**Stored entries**
⁂
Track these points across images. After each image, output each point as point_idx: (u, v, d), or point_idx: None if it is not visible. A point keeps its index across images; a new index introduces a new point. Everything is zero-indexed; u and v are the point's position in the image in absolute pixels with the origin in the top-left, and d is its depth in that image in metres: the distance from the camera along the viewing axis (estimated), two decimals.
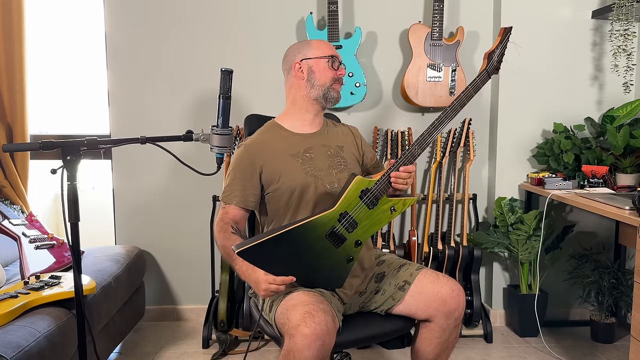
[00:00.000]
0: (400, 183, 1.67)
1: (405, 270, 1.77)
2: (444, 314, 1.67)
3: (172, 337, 2.78)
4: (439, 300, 1.67)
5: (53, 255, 2.35)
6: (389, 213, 1.67)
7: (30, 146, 1.63)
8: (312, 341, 1.42)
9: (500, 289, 2.96)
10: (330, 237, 1.62)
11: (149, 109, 2.87)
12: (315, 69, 1.83)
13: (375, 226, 1.67)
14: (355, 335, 1.68)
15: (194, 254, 2.94)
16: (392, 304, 1.73)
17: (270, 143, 1.84)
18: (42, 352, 1.68)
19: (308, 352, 1.42)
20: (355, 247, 1.65)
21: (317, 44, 1.86)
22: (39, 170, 2.96)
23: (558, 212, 2.89)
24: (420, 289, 1.70)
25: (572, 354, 2.60)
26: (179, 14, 2.83)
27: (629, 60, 2.62)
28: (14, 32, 2.72)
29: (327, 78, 1.83)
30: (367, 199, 1.64)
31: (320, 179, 1.77)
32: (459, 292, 1.69)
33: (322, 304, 1.54)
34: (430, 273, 1.74)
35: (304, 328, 1.43)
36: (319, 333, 1.43)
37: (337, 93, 1.85)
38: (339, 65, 1.86)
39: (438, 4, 2.69)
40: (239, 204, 1.77)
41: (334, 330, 1.50)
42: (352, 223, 1.63)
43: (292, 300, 1.57)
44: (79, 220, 1.43)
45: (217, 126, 1.54)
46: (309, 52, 1.84)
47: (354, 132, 1.98)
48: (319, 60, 1.83)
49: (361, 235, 1.65)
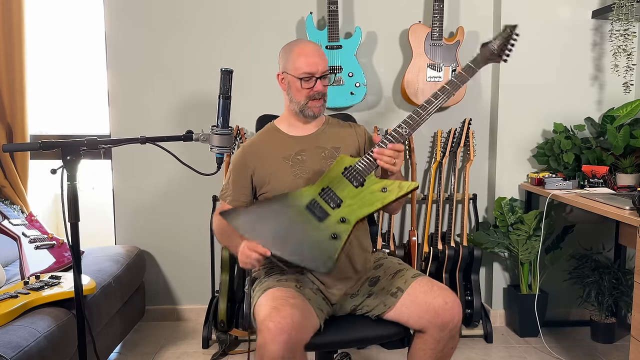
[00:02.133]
0: (385, 161, 1.60)
1: (400, 277, 1.71)
2: (437, 326, 1.60)
3: (172, 337, 2.78)
4: (431, 312, 1.59)
5: (53, 255, 2.36)
6: (381, 194, 1.59)
7: (30, 146, 1.63)
8: (276, 335, 1.43)
9: (500, 289, 2.96)
10: (310, 209, 1.60)
11: (149, 109, 2.87)
12: (292, 85, 1.79)
13: (366, 207, 1.58)
14: (339, 337, 1.65)
15: (194, 254, 2.94)
16: (383, 310, 1.68)
17: (265, 145, 1.85)
18: (42, 352, 1.68)
19: (273, 346, 1.43)
20: (339, 224, 1.56)
21: (296, 55, 1.77)
22: (39, 170, 2.96)
23: (558, 212, 2.89)
24: (412, 297, 1.64)
25: (572, 354, 2.60)
26: (179, 14, 2.83)
27: (629, 60, 2.62)
28: (14, 32, 2.72)
29: (301, 97, 1.78)
30: (350, 175, 1.62)
31: (310, 181, 1.76)
32: (453, 304, 1.60)
33: (293, 299, 1.55)
34: (425, 282, 1.67)
35: (269, 322, 1.45)
36: (284, 327, 1.44)
37: (313, 110, 1.79)
38: (315, 82, 1.76)
39: (438, 4, 2.69)
40: (231, 203, 1.83)
41: (302, 324, 1.49)
42: (334, 198, 1.60)
43: (265, 296, 1.59)
44: (79, 220, 1.43)
45: (217, 126, 1.55)
46: (288, 65, 1.79)
47: (358, 133, 1.92)
48: (293, 77, 1.77)
49: (347, 213, 1.57)
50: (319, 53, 1.80)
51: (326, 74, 1.80)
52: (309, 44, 1.84)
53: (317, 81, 1.77)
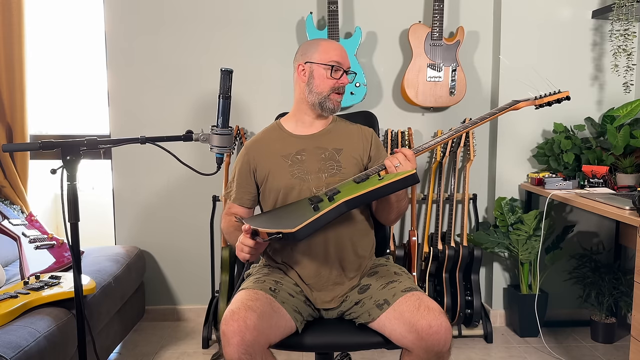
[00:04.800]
0: (391, 161, 1.61)
1: (391, 288, 1.63)
2: (422, 348, 1.49)
3: (172, 337, 2.78)
4: (415, 333, 1.49)
5: (53, 255, 2.35)
6: (375, 181, 1.55)
7: (30, 146, 1.62)
8: (230, 337, 1.45)
9: (501, 289, 2.96)
10: (310, 199, 1.61)
11: (149, 109, 2.87)
12: (316, 74, 1.77)
13: (357, 190, 1.53)
14: (318, 340, 1.64)
15: (194, 254, 2.94)
16: (367, 320, 1.62)
17: (267, 142, 1.85)
18: (42, 352, 1.68)
19: (229, 349, 1.45)
20: (327, 203, 1.53)
21: (325, 47, 1.78)
22: (39, 170, 2.96)
23: (558, 212, 2.89)
24: (398, 313, 1.54)
25: (572, 354, 2.60)
26: (179, 14, 2.83)
27: (629, 60, 2.62)
28: (14, 32, 2.72)
29: (325, 87, 1.77)
30: (357, 177, 1.67)
31: (307, 182, 1.75)
32: (439, 329, 1.47)
33: (254, 301, 1.54)
34: (414, 300, 1.55)
35: (224, 325, 1.48)
36: (236, 330, 1.45)
37: (334, 104, 1.79)
38: (342, 74, 1.78)
39: (438, 4, 2.69)
40: (236, 202, 1.83)
41: (261, 327, 1.48)
42: (333, 191, 1.60)
43: (233, 298, 1.60)
44: (79, 220, 1.43)
45: (217, 126, 1.54)
46: (314, 55, 1.77)
47: (365, 135, 1.87)
48: (320, 66, 1.76)
49: (338, 196, 1.54)
50: (344, 49, 1.83)
51: (349, 72, 1.82)
52: (331, 40, 1.90)
53: (344, 73, 1.79)
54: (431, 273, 2.77)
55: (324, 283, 1.72)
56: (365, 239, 1.82)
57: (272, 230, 1.47)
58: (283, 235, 1.46)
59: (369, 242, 1.83)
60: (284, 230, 1.46)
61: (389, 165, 1.62)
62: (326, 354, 1.83)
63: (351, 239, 1.75)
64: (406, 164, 1.60)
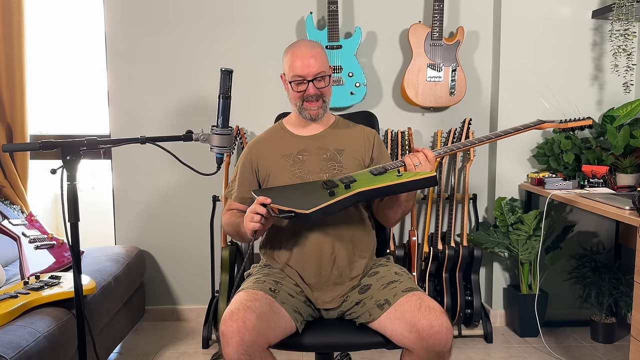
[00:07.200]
0: (411, 159, 1.62)
1: (392, 288, 1.62)
2: (423, 348, 1.49)
3: (172, 337, 2.78)
4: (415, 333, 1.49)
5: (53, 255, 2.35)
6: (393, 176, 1.56)
7: (30, 146, 1.62)
8: (229, 338, 1.46)
9: (501, 289, 2.96)
10: (325, 183, 1.63)
11: (149, 109, 2.87)
12: (287, 87, 1.81)
13: (374, 183, 1.55)
14: (318, 340, 1.64)
15: (194, 254, 2.95)
16: (368, 319, 1.62)
17: (270, 142, 1.86)
18: (42, 352, 1.68)
19: (228, 349, 1.46)
20: (343, 189, 1.55)
21: (291, 59, 1.76)
22: (39, 170, 2.96)
23: (558, 212, 2.89)
24: (399, 313, 1.55)
25: (572, 354, 2.60)
26: (179, 14, 2.83)
27: (629, 60, 2.62)
28: (14, 32, 2.72)
29: (295, 98, 1.79)
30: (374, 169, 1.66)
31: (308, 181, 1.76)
32: (440, 329, 1.48)
33: (254, 302, 1.54)
34: (414, 300, 1.55)
35: (223, 326, 1.48)
36: (235, 330, 1.45)
37: (309, 112, 1.78)
38: (307, 86, 1.74)
39: (438, 4, 2.69)
40: (236, 200, 1.84)
41: (260, 327, 1.48)
42: (349, 178, 1.62)
43: (233, 299, 1.60)
44: (79, 220, 1.43)
45: (217, 126, 1.54)
46: (285, 67, 1.80)
47: (367, 136, 1.87)
48: (287, 81, 1.80)
49: (354, 185, 1.56)
50: (314, 53, 1.75)
51: (322, 75, 1.76)
52: (304, 45, 1.78)
53: (309, 84, 1.75)
54: (431, 273, 2.77)
55: (324, 283, 1.72)
56: (366, 239, 1.82)
57: (285, 208, 1.49)
58: (295, 215, 1.48)
59: (369, 242, 1.83)
60: (298, 210, 1.47)
61: (409, 164, 1.63)
62: (326, 354, 1.83)
63: (352, 239, 1.75)
64: (426, 165, 1.62)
⁂
Repeat the entries above verbatim, but only from the line that has "14: (355, 335, 1.68)" down to the line that has "40: (239, 204, 1.77)", inclusive.

14: (355, 335, 1.68)
15: (194, 254, 2.94)
16: (392, 304, 1.73)
17: (270, 143, 1.84)
18: (42, 352, 1.68)
19: (308, 352, 1.42)
20: (355, 247, 1.65)
21: (317, 44, 1.86)
22: (39, 170, 2.96)
23: (558, 212, 2.89)
24: (420, 289, 1.70)
25: (572, 354, 2.60)
26: (179, 14, 2.83)
27: (629, 60, 2.62)
28: (14, 32, 2.72)
29: (327, 78, 1.83)
30: (367, 199, 1.64)
31: (320, 179, 1.77)
32: (459, 292, 1.69)
33: (322, 304, 1.54)
34: (430, 273, 1.74)
35: (304, 328, 1.43)
36: (319, 333, 1.43)
37: (337, 93, 1.85)
38: (339, 65, 1.86)
39: (438, 4, 2.69)
40: (239, 204, 1.77)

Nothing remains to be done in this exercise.